Tuesday, September 6, 2011

Again the question: Is Osama winning?

Yesterday I posted in synopsis Andrew Sullivan's Newsweek offering recommending that the US "took the bait," by entering into the costly wars that 9/11 attacks were meant to provoke.

Here Daveed Gartenstein-Ross extends this thesis in a concise, clearly written book delineating his thesis that "the terrorist network has defined its strategy as bleeding the United States to bankruptcy."

Amplify’d from www.foreignpolicy.com

Daveed Gartenstein-Ross's new book, Bin Laden's Legacy, wonders which side actually is winning the war on terror.

Bin Laden's Legacy is a remarkable and laudable work. Gartenstein-Ross has created both a road map and a score card for the 10 years since the 9/11 attacks redefined America's sense of security. In a narrative that somehow manages to be both concise and comprehensive, the author lays out the multiple battlefields and competing strategies of both al Qaeda and the United States.

The American approach, as Gartenstein-Ross describes in unrelenting detail, is defined by extravagance, putting its emphasis on security at all costs -- with cost being the operative word. Because of a combination of missteps, hypervigilance, and political fear, virtually any program, policy, or plan that offers a shred of reassurance to the American public can get funded in this environment, whether it's sci-fi technology for airports or an intelligence community so big that no one knows how many people it employs. This results in vast expenditures for security benefits that are sometimes marginal, sometimes nonexistent.
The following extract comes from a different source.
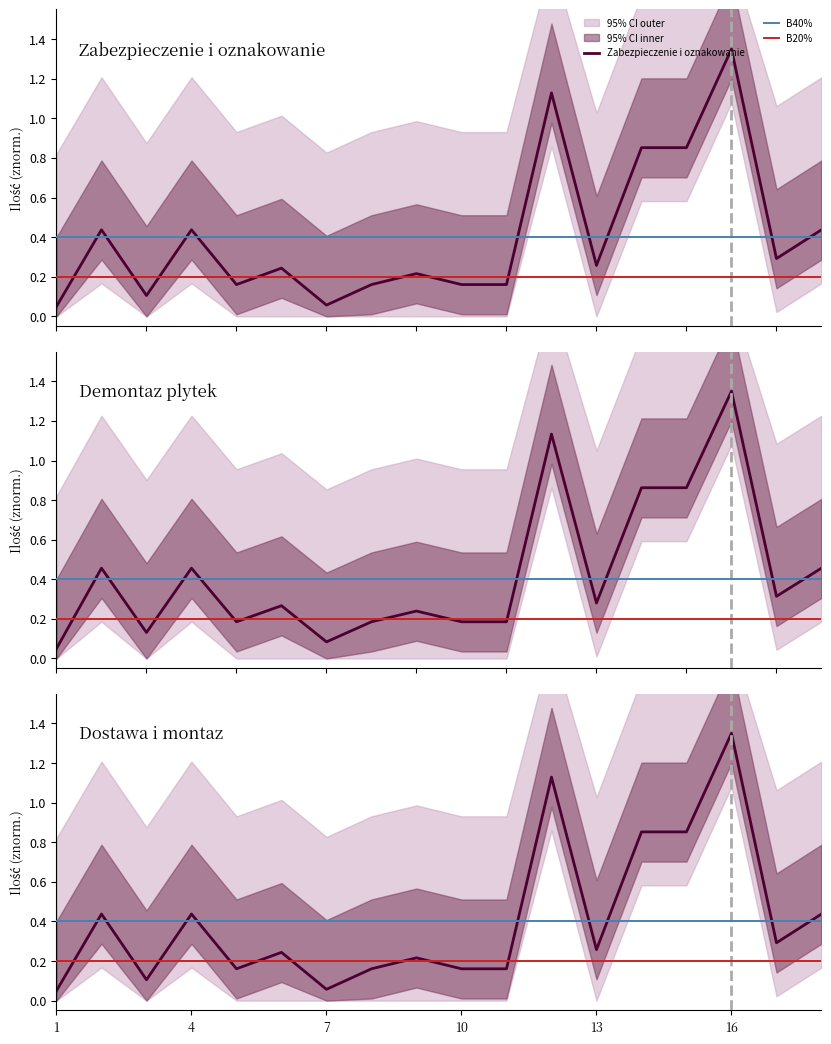

Reading right to left, list all the values displayed in this chart.

Zabezpieczenie: 0.4	0.3	1.4	0.9	0.9	0.3	1.1	0.2	0.2	0.2	0.2	0.1	0.2	0.2	0.4	0.1	0.4	0.1
Demontaz: 0.5	0.3	1.4	0.9	0.9	0.3	1.1	0.2	0.2	0.2	0.2	0.1	0.3	0.2	0.5	0.1	0.5	0.1
Dostawa: 0.4	0.3	1.4	0.9	0.9	0.3	1.1	0.2	0.2	0.2	0.2	0.1	0.2	0.2	0.4	0.1	0.4	0.1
Al Qaeda's strategy, unhappily, is exactly the same: provoke the United States into profligate spending and interminable military engagements, with a vision of the country's eventual economic collapse. Inspired by Osama bin Laden's romanticized view of the Soviet Union's back-breaking war against the mujahideen in Afghanistan, the terrorist network has defined its strategy as bleeding the United States to bankruptcy. This strategy does not require traditional tactical success. In recent years, al Qaeda has learned that even its most embarrassing operational failures can produce an expensive response.